Texto fornecido →
____________________

Depois de uma noite de sobressalto, o pior já terá passado em São Miguel, nos Açores. Centenas de sismos de pequena magnitude - pelo menos 300 - foram registados desde a madrugada de segunda-feira e ao longo do dia, com uma diminuição de eventos durante a tarde. Destes, cerca de 30 foram sentidos pela população. Não há registo de quaisquer danos, mas a atividade sísmica deixou autoridades e população em alerta.

Os abalos diminuíram de frequência e de intensidade, mas a atividade sísmica na zona central da ilha de São Miguel, nos Açores, mantém-se “acima dos valores de referência” segundo informa o Centro de Informação e Vigilância Sismovulcânica nos Açores (CIVISA), o sistema da região para vigilância da atividade sísmica e vulcânica.  
 
João Luís Gaspar, do CIVISA (Centro de Informação e Vigilância Sismovulcânica nos Açores) confirmava a diminuição da atividade sísmica na zona centra de S. Miguel durante o dia depois de uma atividade mais intensa de madrugada.

Ao início da noite, em declarações à RTP, notava a diminuição em termos de frequência mas também na sua magnitude. O último sismo sentido aconteceu perto das 13h00 (hora local).

"A atividade que estamos a registar está ainda acima daquilo que são os valores de referência para esta zona dos Açores. Isso leva-nos a crer que nas próximas horas teremos mais registos de microssismos neste setor de São Miguel", refere.

____________________

Ação pedida → Copie do texto sobre os sismos em São Miguel o trecho que vai de "Os abalos diminuíram" até "sísmica e vulcânica.", inclusive.

Material fornecido →
____________________

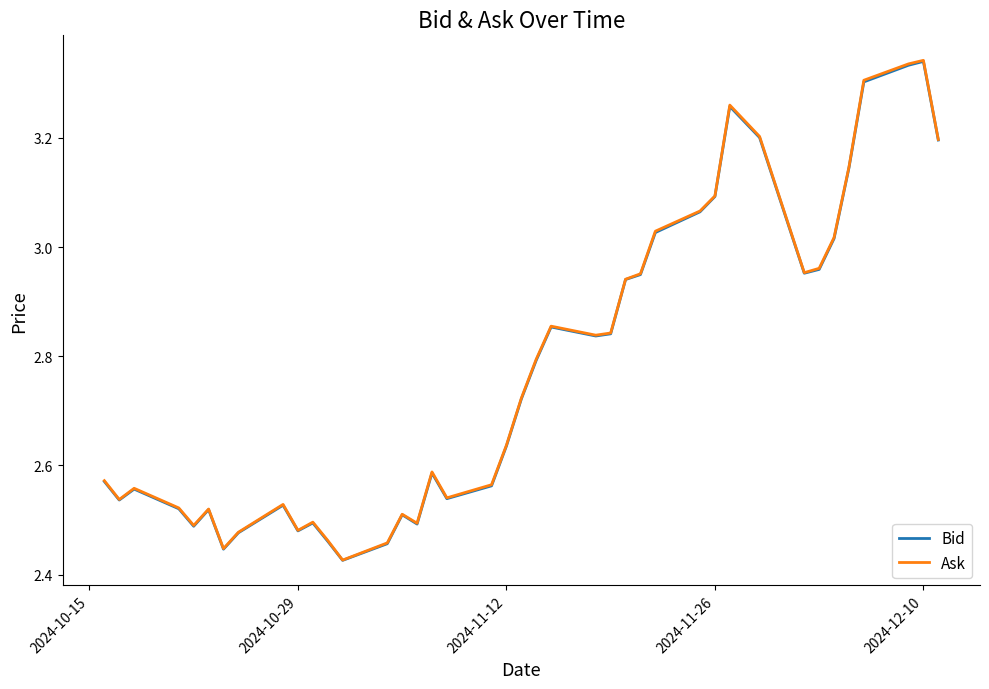

Which series has the widest spread of values?

Ask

____________________

Resultado do exercício →
Os abalos diminuíram de frequência e de intensidade, mas a atividade sísmica na zona central da ilha de São Miguel, nos Açores, mantém-se “acima dos valores de referência” segundo informa o Centro de Informação e Vigilância Sismovulcânica nos Açores (CIVISA), o sistema da região para vigilância da atividade sísmica e vulcânica.